Eric Strand is a friend of ours from St. Louis, MO. We interviewed him on podcast episode 67. He crossed the finish line approximately 10 minutes before the first bomb exploded.
BOSTON—This was my sixth trip to the Boston Marathon. (My wife) Tami and I love the marathon weekend here. Everyone in the city embraces the race, even the cabbies who grumble about the street closures. Just like St. Louis knows its baseball, Boston knows marathon running—and maybe a bit about baseball. Weather conditions were very good with a light headwind that picked up to a stiff breeze as we made the turn on to Boylston (Street).
Crowds were excellent, about three or four deep the entire length of the run down Boylston from Hereford to the finish. Tami, my mom, aunt, uncle and some local Boston friends were camped out along Hereford about a half mile from the finish. Their plan was to watch me run by and then walk back to the hotel to meet up. We are staying near Tufts Medical Center, so they had to head in the direction of the finish line.
As I approached the finish, they had the second wave runners go to the left and the third wave runners to the right side of the finish line. I was in the second wave. My son pointed out that the bomb was probably already planted a few feet away as I ran by about 10 minutes before the first explosion.
As you cross the finish line, they lead (you) on a long walk to ward off the possibility of cramping with enticements of water, Gatorade, Mylar blankets and medals to keep you moving. I made my way down Boylston to pick up my drop bag. The mood in the chutes was upbeat; you don’t finish this race and put that medal on without some sense of accomplishment. That all changed with the first explosion. We all looked back and immediately saw the plume of smoke. The guy next to me who I had been chatting with wondered if it was part of a celebration. I knew immediately something bad had happened.
With the second explosion, Boston’s finest started calmly moving the runners down Boylston toward the Boston Common. I was surprised by the calm and quiet for those first few minutes. And then the city just lit up with flashing lights and the sound of sirens from all directions. At that moment I started wondering which direction my family had taken to get back to the hotel.

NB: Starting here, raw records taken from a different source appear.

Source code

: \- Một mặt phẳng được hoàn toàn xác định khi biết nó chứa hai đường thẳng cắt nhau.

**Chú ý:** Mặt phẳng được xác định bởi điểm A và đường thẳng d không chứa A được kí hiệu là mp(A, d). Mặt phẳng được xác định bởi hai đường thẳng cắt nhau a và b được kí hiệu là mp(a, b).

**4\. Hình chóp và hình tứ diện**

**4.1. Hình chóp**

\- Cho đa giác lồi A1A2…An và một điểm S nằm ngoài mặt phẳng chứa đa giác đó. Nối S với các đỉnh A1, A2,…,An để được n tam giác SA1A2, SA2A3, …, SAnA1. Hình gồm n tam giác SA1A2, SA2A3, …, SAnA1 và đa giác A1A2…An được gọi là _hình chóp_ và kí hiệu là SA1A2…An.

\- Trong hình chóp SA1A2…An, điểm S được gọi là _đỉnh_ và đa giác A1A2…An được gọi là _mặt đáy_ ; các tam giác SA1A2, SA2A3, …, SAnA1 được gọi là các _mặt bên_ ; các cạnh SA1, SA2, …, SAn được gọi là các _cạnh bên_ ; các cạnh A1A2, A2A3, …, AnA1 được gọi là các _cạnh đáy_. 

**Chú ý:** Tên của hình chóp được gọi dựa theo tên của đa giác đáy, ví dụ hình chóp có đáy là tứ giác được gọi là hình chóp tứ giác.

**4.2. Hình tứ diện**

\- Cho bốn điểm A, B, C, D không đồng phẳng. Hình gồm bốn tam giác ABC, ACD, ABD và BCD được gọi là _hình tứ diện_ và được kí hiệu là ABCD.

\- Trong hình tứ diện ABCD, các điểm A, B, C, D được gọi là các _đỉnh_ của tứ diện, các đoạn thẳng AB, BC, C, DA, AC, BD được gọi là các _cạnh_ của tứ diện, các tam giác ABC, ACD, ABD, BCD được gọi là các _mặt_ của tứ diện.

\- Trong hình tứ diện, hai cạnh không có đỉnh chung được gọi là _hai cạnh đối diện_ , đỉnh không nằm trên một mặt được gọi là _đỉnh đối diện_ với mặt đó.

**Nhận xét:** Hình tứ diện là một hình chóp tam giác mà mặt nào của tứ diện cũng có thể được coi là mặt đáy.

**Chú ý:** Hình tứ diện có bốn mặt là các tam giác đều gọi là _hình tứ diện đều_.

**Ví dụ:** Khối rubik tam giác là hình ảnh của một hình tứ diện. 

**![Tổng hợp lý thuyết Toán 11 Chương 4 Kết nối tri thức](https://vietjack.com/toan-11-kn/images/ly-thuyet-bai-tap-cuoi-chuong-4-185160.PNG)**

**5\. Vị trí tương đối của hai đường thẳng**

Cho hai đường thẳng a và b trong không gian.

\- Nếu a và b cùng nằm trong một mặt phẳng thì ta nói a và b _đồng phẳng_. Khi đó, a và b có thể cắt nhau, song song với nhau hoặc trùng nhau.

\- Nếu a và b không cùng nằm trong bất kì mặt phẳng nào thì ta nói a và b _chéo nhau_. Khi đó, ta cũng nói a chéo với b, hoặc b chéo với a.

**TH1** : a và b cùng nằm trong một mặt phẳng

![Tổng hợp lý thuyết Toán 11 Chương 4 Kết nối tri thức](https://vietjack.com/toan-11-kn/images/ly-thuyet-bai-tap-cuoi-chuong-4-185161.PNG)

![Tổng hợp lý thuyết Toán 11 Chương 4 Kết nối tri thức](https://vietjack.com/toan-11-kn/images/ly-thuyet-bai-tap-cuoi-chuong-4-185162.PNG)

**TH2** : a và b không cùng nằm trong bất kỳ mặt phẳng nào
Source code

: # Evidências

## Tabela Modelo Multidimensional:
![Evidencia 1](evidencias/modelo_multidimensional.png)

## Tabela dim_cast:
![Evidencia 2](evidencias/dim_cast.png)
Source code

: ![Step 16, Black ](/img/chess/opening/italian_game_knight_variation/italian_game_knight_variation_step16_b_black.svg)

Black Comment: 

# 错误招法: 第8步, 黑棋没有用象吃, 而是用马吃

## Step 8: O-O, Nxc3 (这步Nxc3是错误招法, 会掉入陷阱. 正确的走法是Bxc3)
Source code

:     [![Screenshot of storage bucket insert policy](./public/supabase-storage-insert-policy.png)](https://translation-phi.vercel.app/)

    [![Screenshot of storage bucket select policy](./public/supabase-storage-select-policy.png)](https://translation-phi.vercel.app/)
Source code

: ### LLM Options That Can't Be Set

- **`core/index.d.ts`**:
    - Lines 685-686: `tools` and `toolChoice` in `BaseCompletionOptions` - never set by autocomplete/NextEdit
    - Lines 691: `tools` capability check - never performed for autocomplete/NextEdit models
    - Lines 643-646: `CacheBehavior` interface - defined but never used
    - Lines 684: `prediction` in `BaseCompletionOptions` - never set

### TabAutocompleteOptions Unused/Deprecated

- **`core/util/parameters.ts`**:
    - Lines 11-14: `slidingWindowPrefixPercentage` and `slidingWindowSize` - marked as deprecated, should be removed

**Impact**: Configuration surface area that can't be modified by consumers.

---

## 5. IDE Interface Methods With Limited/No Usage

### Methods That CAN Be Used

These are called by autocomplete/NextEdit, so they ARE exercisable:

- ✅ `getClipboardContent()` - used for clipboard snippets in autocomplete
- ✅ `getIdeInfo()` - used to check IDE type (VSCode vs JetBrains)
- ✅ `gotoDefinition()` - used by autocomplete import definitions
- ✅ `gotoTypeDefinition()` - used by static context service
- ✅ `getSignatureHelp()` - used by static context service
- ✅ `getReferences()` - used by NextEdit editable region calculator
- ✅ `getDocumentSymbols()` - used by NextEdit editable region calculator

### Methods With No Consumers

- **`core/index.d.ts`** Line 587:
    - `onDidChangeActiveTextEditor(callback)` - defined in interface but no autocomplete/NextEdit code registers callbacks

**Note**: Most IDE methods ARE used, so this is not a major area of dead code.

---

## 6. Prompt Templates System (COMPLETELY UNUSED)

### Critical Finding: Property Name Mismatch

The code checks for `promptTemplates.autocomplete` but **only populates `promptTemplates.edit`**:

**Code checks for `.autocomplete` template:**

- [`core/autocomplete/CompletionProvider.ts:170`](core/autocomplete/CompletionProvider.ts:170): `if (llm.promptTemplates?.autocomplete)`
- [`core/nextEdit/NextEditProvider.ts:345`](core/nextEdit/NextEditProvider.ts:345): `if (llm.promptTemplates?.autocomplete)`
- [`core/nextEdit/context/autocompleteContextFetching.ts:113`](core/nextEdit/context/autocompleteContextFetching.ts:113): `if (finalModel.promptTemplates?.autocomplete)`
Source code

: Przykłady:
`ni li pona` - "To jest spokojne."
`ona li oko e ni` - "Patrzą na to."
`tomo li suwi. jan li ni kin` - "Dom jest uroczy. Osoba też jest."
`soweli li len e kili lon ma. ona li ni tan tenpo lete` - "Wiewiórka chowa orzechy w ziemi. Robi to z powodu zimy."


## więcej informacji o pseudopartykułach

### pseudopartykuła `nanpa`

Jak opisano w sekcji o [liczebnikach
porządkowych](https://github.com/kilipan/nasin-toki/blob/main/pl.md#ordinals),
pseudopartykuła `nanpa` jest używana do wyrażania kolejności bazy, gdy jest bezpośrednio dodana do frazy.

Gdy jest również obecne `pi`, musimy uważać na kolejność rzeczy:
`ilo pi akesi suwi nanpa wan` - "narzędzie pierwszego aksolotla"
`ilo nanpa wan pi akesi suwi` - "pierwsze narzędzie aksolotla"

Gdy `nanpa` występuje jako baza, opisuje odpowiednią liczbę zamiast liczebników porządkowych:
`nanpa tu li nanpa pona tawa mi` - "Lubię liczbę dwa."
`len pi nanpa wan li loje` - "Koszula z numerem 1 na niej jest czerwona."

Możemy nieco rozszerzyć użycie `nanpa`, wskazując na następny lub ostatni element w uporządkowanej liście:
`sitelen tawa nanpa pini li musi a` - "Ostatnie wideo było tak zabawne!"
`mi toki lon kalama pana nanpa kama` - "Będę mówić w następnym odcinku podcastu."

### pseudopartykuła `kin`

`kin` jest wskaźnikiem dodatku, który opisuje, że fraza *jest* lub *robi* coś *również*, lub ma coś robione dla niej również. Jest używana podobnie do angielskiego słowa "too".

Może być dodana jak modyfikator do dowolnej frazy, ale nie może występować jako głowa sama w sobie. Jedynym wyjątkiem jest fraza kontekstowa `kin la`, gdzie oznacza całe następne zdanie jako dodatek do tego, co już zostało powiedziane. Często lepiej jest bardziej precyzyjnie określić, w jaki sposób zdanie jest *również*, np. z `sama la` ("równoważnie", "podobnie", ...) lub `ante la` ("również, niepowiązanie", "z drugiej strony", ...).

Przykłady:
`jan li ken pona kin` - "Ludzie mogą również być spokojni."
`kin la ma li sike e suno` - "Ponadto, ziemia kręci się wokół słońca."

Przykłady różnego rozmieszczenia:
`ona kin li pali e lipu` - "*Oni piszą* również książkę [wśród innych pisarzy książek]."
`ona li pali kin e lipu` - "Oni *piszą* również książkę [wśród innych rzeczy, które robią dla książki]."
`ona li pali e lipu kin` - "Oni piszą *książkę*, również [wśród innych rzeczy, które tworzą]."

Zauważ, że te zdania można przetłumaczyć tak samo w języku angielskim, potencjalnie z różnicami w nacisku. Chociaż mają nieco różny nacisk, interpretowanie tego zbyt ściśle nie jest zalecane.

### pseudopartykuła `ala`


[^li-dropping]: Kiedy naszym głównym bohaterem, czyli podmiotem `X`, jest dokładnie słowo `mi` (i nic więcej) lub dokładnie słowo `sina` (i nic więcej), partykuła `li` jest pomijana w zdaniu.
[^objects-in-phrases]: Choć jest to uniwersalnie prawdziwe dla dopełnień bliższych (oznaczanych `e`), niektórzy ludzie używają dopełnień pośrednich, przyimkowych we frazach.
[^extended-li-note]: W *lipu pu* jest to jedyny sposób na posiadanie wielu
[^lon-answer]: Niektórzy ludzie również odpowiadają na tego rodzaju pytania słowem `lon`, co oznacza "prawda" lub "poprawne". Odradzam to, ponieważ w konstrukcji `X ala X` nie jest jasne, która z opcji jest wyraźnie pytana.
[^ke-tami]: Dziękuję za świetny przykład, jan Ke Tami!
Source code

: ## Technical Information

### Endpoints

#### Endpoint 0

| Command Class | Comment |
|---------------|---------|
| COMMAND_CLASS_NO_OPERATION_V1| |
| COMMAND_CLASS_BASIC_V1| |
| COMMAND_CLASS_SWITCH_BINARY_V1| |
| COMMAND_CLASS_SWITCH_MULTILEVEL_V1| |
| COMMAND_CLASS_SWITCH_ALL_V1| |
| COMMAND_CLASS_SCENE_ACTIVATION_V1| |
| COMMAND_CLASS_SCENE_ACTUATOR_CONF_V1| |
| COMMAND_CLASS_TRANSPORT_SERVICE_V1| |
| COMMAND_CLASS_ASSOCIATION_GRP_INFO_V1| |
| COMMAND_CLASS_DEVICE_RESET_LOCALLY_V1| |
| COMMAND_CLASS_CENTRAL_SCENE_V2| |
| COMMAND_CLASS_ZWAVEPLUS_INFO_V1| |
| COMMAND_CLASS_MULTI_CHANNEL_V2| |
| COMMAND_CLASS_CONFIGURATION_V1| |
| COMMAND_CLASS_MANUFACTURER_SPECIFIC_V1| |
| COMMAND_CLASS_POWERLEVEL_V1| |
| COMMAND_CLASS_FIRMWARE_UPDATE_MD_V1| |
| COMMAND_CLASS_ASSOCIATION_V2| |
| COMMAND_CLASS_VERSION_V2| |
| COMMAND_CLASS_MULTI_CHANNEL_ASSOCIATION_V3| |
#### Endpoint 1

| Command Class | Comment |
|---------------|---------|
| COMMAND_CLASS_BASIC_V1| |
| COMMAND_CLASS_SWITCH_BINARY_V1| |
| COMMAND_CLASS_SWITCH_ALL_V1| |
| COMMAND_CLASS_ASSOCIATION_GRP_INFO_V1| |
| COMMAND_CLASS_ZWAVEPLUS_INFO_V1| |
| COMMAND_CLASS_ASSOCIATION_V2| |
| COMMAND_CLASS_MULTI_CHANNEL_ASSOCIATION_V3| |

All sorts of thoughts go through your mind in those few moments from best case to worst case. Did Tami walk down Boylston toward our hotel? Cell service was spotty and my phone, which had been in my drop bag ran out of battery as I shuffled, walked and then ran back to the hotel. To my surprise, Tami was in the hotel room having just arrived before me. They had taken a route south of the Prudential Center, heard the explosions and had been trying to track me down. Not long after we heard a third loud explosion … apparently from the JFK Library. They are reporting it as being caused by a mechanical issue, but it sounded very much like the first two blasts.
We found a place to grab dinner and saw at least 40 emergency vehicles with lights on go past. Helicopters buzzing all night. SWAT team at the entrance to the Tufts emergency room across from our hotel. 100+ calls/emails/tweets/FB posts from family/friends checking in on us.
Very sad day. I have never had a finisher’s medal that meant so little … or so much. The Boston Marathon has always been a celebration of the human spirit. Yesterday it turned into a test of that spirit. I can’t tell you how proud I am of how the city and the emergency workers have responded. Boston will be OK, and we will be back next year.